ACTION ITEM:
Please report how many lines in the records below contain "счетчик". Reply with the number alone.

=== RECORDS FOR THE TASK ===

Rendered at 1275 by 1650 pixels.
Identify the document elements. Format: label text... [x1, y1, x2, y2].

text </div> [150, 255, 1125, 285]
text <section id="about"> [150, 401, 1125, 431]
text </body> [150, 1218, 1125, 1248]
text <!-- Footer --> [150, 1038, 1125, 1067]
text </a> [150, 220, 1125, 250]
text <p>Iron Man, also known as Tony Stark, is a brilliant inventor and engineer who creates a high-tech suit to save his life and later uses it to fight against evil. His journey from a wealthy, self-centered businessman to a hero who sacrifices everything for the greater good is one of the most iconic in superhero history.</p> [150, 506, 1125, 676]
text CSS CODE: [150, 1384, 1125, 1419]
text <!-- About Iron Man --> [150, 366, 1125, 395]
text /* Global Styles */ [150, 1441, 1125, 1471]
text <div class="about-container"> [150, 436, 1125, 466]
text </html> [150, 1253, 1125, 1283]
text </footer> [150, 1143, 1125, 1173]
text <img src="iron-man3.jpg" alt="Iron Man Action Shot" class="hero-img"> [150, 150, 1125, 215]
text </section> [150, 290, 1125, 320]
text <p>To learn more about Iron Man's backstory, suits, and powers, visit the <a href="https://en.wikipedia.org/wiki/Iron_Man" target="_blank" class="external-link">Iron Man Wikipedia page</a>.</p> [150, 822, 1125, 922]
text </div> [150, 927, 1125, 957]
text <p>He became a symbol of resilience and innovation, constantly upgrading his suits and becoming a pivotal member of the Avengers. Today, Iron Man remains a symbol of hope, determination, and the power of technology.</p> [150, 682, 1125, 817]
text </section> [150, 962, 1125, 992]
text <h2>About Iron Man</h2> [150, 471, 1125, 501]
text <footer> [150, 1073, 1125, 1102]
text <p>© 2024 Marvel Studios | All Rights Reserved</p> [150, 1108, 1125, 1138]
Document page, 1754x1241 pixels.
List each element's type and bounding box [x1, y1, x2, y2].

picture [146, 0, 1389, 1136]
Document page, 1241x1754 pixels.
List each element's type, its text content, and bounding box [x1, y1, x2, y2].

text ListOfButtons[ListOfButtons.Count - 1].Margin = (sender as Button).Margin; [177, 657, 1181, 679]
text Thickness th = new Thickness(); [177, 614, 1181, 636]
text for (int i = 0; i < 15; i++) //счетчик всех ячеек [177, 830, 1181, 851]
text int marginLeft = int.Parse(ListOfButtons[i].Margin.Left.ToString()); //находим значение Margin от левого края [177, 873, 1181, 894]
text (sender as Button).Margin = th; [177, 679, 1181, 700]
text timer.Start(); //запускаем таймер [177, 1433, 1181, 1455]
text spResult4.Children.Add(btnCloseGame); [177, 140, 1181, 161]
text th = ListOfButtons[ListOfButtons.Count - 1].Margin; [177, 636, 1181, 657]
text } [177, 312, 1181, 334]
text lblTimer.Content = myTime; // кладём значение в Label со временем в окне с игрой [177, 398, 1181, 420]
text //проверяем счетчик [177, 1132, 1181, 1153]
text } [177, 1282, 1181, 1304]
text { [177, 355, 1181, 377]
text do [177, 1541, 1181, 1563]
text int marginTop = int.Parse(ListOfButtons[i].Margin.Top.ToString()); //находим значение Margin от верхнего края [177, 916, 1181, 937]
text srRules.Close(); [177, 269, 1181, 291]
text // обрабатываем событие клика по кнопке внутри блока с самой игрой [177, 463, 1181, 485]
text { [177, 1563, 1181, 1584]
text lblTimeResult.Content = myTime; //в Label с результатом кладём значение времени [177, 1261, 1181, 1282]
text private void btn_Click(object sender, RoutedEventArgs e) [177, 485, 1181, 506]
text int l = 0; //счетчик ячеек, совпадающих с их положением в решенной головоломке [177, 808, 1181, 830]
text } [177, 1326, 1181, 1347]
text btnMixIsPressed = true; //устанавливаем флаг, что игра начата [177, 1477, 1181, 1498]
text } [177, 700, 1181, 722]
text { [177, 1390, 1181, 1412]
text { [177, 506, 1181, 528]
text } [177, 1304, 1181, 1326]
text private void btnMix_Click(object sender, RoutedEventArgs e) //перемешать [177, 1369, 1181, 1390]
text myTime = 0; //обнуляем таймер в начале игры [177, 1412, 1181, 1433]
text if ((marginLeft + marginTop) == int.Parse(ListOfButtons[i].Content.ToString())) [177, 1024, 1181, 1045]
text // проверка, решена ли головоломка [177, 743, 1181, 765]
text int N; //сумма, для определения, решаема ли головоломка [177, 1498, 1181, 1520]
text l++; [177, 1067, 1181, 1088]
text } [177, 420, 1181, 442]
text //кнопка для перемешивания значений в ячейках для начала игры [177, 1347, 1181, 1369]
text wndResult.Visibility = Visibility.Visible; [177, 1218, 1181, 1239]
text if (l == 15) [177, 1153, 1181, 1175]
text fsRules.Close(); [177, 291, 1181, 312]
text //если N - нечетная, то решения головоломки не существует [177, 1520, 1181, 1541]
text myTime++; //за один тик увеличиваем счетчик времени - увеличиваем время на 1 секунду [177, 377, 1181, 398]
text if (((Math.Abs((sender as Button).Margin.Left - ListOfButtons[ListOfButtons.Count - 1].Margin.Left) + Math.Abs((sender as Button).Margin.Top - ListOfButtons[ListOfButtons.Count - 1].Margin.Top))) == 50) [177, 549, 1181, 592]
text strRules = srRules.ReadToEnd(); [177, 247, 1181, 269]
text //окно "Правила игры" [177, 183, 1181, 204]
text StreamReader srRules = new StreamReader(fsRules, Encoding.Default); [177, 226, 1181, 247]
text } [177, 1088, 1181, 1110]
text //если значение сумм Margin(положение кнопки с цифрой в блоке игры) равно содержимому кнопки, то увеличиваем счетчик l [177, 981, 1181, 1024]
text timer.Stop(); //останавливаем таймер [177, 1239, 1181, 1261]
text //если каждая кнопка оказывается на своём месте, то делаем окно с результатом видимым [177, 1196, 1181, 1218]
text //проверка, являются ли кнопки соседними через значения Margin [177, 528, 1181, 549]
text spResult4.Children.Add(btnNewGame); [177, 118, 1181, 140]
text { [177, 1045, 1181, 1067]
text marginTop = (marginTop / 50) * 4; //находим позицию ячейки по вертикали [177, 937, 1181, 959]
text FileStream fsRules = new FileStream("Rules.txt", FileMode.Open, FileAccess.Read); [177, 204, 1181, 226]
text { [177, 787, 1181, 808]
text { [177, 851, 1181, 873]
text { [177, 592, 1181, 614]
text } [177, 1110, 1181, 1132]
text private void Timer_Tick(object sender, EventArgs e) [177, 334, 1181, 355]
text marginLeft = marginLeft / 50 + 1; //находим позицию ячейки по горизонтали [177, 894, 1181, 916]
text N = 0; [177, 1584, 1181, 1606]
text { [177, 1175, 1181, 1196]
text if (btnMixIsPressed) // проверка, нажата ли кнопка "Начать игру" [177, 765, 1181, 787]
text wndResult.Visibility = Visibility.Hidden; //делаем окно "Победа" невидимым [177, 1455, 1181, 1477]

===

WRITTEN SOLUTION:
5